The LGC, chaired by State Treasurer Dale R. Folwell, CPA, and staffed by the Department of State Treasurer (DST), has a statutory duty to approve most debt issued by units of local government and public authorities in the state. The commission examines whether the amount of money units borrow is adequate and reasonable for proposed projects and confirms the governmental units can reasonably afford to repay the debt. It also monitors the financial well-being of more than 1,100 local government units.   

The November LGC meeting was held at Western Carolina University in Cullowhee. Treasurer Folwell has been holding meetings outside of Raleigh as part of an initiative to bring the state’s business directly to the people.    

Among other agenda items, the LGC approved a request by the Raleigh Housing Authority (Wake County) for $27 million in conduit revenue bonds, which can be used by public agencies to loan to a third party to finance capital assets. The loan will go to Milner Senior Housing Partners to lease, build and equip Milner Commons, a 156-unit, multifamily project comprising 10 studio units, 122 one-bedroom and 24 two-bedroom units in two four-story residential buildings. 

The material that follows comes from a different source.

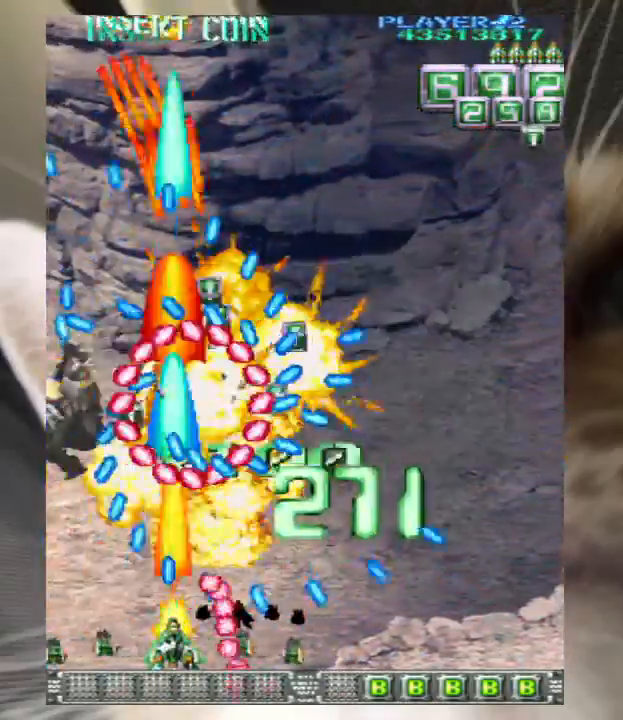
{"keys": ["down", "z"], "events": []}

The City of Greenville (Greenville Utilities Commission, Pitt County) successfully asked the LGC to sign off on up to $30 million in revenue bonds to perform water, sewer and electric work. Plans include new transmission lines; replacing outdated generators; dredging, dewatering and disposing of residual material in a lagoon to restore capacity; and building a new substation.

Aces for Autism, a nonprofit treatment and educational center in Pitt County, received approval for $9.7 million from the N.C. Capital Facilities Finance Agency. The NCCFFA provides tax-exempt financing to nonprofit institutions providing elementary and secondary education, and private institutions of higher education.

Aces for Autism works with individuals from ages 18 months to 21 years who are affected by autism. The money will be used for Phase 1 of a master plan for the nonprofit organization’s 23.83 acres in Winterville. It includes a 32,000-square-foot family services and clinic building for one-on-one therapy; activity, cafeteria, store, diagnostic, counseling, parent training and administrative space; sensory and quiet rooms. 

On a 5-2 vote, LGC members gave a green light to Sunset Beach (Brunswick County) to purchase 4.28 acres of land to create a kayak launch, swings and benches. The financing will be done through an installment purchase, which allows the borrower to pay back over time instead of all up front. The item originally was on the September LGC agenda, but was tabled because commission members wanted more information about the project.

The town of Robbins (Moore County) will perform a road paving project on its main residential areas now that the LGC approved $350,000 in financing. The request was subjected to LGC approval because Robbins is on the Unit Assistance List (UAL). Changes in the law earlier this year modified the thresholds for financing contracts requiring LGC approval, giving greater authority to examine towns’ fiscal and debt management practices to ensure units on the UAL are making sound financial decisions.